**УПРАЖНЕНИЕ**.
Переименуйте «Contattaci» в «Scrivici» в строках списка от строки с «Mantener un Estilo de Vida» до строки с «CHIUDI E ACCETTA» включительно и приведите эти строки целиком, ничего больше не меняя. Изображения в ответ не включайте.

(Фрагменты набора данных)
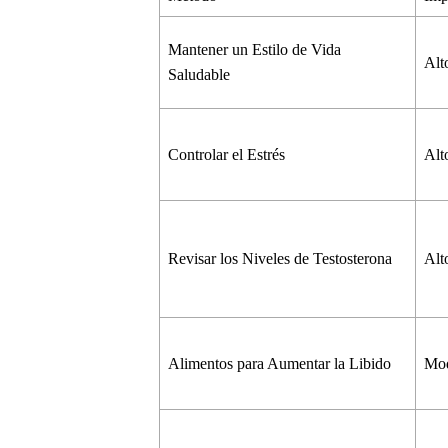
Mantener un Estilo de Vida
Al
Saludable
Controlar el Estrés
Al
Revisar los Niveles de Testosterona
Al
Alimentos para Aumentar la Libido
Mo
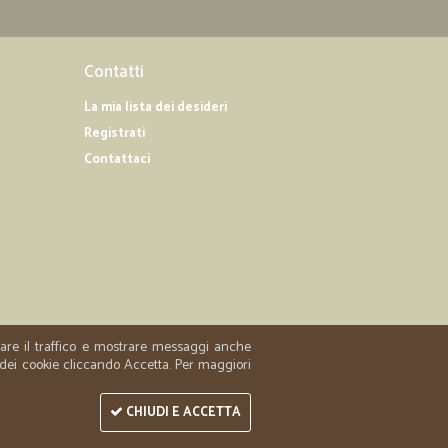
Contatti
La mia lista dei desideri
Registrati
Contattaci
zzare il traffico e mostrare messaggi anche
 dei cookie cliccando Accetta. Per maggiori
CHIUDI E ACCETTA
* * *
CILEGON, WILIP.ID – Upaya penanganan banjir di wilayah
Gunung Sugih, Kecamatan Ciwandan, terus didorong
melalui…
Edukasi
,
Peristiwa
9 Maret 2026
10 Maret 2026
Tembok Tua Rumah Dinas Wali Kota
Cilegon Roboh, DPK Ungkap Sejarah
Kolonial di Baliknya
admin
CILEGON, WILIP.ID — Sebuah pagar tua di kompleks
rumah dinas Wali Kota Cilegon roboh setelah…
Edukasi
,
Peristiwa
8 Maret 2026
---
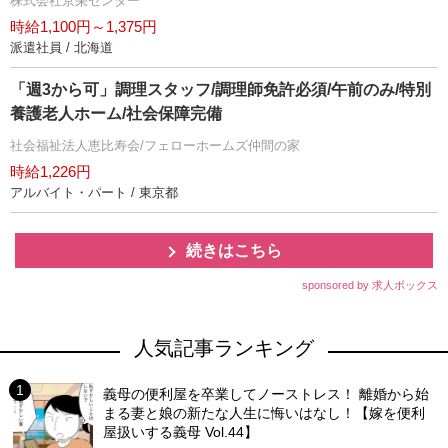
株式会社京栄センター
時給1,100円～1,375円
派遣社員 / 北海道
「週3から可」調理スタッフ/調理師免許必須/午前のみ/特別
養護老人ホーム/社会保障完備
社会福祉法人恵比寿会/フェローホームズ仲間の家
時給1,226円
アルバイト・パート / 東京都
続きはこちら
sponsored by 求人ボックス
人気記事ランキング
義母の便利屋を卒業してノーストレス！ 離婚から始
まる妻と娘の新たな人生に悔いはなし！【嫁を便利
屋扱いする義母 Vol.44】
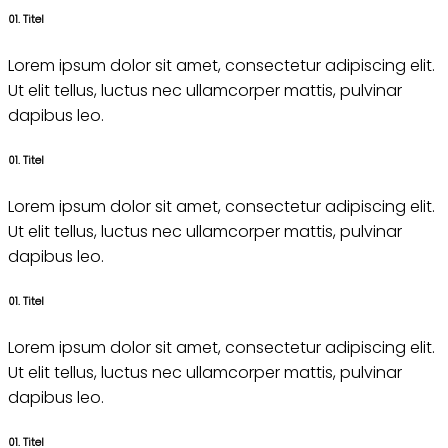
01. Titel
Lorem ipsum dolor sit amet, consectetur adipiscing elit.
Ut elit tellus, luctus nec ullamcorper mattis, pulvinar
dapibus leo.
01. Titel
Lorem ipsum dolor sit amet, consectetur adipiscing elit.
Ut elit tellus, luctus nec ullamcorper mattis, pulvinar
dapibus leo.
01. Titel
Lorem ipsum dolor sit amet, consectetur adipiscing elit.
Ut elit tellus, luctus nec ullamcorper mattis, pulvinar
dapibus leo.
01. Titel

**ОТВЕТ НА ЗАДАНИЕ**.
Mantener un Estilo de Vida
Al
Saludable
Controlar el Estrés
Al
Revisar los Niveles de Testosterona
Al
Alimentos para Aumentar la Libido
Mo
Contatti
La mia lista dei desideri
Registrati
Scrivici
zzare il traffico e mostrare messaggi anche
 dei cookie cliccando Accetta. Per maggiori
CHIUDI E ACCETTA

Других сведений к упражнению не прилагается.